Simon was raised kinda rough. He was starved so that he’d hunt mice and rats around the farm. He was raised with four dogs, and had no idea how to be touched gently without anxiety and fear. He was rumbled by those tough farm puppies and treated in that very old-school way that people still often treat cats in the country… leave them to their own devices, don’t bother even desexing them, and make them work for their supper. Above all, never, ever show them affection and love.

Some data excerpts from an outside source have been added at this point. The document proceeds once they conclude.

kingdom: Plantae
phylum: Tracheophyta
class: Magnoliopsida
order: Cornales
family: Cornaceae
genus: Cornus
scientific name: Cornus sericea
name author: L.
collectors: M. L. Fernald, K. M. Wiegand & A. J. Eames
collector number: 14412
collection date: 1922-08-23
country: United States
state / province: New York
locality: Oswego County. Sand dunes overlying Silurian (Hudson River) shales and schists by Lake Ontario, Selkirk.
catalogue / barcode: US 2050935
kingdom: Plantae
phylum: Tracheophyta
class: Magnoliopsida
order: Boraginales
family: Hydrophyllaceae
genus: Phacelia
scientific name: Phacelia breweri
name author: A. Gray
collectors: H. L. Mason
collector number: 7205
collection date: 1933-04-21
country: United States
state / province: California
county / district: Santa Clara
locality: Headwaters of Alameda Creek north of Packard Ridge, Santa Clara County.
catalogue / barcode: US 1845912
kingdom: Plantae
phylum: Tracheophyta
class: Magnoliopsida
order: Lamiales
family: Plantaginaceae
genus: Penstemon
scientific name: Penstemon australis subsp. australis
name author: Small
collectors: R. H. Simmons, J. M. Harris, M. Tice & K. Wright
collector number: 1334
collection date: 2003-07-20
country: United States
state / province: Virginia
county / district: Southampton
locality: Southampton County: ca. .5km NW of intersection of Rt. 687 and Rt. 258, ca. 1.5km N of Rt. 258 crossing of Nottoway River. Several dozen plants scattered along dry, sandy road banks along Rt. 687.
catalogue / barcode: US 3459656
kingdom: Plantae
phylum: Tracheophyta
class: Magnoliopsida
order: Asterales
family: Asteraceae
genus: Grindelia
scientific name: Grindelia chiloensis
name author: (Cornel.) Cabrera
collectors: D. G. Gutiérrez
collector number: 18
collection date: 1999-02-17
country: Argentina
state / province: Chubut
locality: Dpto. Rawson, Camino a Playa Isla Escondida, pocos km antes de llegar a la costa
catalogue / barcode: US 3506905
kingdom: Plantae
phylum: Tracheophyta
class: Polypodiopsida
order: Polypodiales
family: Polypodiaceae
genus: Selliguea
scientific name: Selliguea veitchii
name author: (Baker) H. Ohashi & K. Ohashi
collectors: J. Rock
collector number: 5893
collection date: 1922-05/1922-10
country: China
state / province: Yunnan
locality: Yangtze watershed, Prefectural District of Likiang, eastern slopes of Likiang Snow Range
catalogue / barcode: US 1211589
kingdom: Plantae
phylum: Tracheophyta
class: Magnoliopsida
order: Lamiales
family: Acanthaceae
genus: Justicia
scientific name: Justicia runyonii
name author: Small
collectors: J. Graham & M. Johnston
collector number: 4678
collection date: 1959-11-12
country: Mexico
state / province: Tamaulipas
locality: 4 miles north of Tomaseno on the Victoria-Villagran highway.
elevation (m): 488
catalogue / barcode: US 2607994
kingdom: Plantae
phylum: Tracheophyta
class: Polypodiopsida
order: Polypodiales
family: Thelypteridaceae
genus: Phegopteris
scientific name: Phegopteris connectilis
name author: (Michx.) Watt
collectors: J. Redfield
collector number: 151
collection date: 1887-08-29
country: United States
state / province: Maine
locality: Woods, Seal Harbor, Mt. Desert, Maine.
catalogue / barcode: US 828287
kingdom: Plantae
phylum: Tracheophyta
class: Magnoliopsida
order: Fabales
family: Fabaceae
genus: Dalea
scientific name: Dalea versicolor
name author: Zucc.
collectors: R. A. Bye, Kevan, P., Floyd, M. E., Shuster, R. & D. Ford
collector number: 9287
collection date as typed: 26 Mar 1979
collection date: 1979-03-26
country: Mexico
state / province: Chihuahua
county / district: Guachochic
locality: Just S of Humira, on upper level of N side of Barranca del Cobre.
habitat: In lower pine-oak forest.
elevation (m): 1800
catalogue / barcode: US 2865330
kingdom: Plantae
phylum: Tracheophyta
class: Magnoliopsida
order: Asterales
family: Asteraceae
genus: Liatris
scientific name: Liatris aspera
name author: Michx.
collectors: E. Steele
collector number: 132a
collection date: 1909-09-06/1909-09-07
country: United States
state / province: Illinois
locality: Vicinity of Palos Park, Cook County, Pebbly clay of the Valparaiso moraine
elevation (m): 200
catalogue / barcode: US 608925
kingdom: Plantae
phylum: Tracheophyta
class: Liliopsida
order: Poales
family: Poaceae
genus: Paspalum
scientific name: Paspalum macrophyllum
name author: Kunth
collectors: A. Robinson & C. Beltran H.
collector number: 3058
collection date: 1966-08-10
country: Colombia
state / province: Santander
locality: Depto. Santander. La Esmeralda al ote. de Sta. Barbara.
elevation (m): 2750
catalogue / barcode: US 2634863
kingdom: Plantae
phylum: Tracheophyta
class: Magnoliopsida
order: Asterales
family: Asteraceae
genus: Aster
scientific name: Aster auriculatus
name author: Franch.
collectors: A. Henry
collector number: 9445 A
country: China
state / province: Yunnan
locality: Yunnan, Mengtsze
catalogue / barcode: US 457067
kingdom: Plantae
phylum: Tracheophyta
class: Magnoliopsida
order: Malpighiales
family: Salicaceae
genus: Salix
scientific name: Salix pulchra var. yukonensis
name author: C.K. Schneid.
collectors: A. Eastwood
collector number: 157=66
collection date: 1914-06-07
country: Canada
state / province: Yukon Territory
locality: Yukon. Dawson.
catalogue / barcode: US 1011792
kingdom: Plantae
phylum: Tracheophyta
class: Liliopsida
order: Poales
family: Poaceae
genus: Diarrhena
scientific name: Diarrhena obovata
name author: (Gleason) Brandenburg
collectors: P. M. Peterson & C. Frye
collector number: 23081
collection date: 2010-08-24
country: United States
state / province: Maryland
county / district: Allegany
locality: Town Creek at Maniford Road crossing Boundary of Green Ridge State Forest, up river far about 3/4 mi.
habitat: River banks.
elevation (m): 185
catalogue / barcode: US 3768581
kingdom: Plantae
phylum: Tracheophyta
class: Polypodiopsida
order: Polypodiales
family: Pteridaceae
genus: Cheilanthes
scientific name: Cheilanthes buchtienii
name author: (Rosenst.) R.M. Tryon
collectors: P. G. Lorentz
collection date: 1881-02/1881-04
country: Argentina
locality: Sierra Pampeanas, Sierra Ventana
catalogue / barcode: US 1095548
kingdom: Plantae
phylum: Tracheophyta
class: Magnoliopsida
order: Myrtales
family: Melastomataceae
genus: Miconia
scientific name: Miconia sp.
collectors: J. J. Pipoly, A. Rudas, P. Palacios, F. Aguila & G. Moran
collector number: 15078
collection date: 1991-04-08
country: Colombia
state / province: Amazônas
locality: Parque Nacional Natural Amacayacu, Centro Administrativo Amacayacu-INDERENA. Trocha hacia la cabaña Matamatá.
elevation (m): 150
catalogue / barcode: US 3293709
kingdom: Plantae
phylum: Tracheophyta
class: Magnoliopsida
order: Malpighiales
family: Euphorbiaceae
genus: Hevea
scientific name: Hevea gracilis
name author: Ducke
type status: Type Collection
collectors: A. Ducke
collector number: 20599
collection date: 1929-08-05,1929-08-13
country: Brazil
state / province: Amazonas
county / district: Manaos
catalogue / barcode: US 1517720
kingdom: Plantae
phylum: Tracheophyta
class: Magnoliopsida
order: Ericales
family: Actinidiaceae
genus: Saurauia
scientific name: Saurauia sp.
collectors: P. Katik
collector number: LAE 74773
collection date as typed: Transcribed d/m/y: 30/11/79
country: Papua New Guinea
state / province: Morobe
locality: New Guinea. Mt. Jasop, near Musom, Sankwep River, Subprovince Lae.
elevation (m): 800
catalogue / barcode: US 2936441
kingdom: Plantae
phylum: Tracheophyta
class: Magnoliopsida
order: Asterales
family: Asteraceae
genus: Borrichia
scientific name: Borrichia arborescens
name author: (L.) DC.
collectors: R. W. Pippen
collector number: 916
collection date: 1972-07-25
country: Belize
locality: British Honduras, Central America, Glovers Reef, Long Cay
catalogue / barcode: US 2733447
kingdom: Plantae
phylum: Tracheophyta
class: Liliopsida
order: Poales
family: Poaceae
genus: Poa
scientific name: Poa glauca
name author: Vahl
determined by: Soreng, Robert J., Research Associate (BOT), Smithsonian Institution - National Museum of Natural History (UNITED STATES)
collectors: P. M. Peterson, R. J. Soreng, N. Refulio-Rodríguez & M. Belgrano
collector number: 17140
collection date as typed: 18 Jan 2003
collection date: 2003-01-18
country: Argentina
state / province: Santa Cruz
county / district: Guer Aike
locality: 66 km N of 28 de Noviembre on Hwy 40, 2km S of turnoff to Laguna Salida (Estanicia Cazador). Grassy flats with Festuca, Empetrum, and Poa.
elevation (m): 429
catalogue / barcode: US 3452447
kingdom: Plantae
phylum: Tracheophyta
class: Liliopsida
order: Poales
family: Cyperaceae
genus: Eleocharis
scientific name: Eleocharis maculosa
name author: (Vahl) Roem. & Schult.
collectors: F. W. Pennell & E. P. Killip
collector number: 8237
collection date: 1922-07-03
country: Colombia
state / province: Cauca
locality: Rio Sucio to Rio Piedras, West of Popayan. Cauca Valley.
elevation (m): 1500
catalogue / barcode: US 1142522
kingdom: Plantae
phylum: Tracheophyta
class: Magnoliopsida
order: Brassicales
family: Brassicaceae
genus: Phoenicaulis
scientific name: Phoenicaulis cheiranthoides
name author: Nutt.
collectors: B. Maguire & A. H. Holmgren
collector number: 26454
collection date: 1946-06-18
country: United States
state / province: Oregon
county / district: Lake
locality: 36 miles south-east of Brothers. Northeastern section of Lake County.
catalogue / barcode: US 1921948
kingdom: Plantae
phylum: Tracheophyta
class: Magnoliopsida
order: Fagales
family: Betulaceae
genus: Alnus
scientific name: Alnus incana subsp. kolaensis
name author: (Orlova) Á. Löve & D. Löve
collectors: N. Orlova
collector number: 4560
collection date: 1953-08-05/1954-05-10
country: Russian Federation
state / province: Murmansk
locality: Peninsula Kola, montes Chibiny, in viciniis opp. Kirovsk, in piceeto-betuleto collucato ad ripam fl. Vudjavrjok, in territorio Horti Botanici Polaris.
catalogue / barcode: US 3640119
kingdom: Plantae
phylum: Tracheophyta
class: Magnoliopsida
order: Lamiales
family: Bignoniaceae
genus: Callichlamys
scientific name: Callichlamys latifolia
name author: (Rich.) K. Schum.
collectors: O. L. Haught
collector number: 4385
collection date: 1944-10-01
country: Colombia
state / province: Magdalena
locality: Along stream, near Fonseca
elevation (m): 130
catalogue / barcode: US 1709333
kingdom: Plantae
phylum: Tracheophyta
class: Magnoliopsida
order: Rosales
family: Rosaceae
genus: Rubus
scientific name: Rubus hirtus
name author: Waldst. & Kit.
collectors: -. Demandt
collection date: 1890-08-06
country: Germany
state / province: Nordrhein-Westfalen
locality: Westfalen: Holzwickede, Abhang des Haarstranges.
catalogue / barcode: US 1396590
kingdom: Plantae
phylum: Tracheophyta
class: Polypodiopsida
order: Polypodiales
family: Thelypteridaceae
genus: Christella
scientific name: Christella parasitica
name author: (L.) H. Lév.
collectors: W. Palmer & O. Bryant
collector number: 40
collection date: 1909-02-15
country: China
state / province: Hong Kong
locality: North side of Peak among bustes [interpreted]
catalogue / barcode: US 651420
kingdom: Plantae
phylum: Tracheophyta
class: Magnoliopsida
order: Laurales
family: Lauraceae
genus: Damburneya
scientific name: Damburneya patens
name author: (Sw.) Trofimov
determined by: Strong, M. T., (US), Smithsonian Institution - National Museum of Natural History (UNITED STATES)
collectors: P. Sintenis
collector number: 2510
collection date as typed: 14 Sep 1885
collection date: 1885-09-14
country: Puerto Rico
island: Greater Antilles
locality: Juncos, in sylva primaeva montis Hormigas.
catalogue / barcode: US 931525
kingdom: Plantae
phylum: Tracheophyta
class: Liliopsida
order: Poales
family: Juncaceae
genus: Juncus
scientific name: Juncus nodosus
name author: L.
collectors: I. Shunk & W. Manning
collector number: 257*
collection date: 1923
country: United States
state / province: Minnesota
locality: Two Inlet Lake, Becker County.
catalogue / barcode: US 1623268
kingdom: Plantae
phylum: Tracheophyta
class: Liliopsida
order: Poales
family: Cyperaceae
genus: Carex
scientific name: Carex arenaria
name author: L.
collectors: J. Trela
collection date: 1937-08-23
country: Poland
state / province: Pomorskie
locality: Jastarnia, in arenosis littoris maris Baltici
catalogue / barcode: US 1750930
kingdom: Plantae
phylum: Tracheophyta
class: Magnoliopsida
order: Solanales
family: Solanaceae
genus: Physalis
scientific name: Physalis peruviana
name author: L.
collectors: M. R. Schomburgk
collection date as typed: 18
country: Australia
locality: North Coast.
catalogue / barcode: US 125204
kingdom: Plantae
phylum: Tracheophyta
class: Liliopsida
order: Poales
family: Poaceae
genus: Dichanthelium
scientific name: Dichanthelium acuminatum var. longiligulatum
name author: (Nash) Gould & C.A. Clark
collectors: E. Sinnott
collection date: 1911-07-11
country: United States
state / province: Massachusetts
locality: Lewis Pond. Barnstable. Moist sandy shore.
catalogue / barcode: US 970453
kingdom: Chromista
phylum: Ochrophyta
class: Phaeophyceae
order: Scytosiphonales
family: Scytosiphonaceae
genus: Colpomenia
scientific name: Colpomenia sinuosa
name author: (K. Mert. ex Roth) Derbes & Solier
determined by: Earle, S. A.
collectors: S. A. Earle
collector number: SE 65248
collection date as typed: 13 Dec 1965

The day this young lady delivered Simon to my house, he jumped up on top of the television (which was something you could do in those days) and growled at everyone. He growled at me, he growled at my little girl who was eight at the time (now twenty), and he growled at me. He didn’t trust anyone. He didn’t even understand what a cuddle was. He would bite and scratch and growl if I held him too long.

These days, he’s obsessed with coercing cuddles out of me in the sunshine. Saturday-Caturday is his favourite day, because that’s when the family tends to spend a lot of the day outdoors. He likes to listen to retro hits of the fifties and sixties, and he likes to get really dusty in a particular sunny flat spot in the garden. I like to watch him writhing around in his sun-warmed dusty patch. He relaxes me.

He spends the entire day with me, wherever I am outdoors. However, I cannot pat him incorrectly, lest I lose a hand. He still bites for fun, and jumps out from behind bushes – or his favourite hiding spot – behind the wheels of my car. He only ever jumps out at my 8 year old with his claws in, playfully grabbing her around the legs. I have no such privilege. I cop the claws square in the calf muscles.

Simon is all at once sweet and sinister. I adore him and loathe him.

The feeling is, I presume, mutual.

I hope you enjoyed my post-migraine rambling about my experience of migraines, and the introduction to my quite awful cat. I shall be resuming my studies this afternoon. I feel quite better now.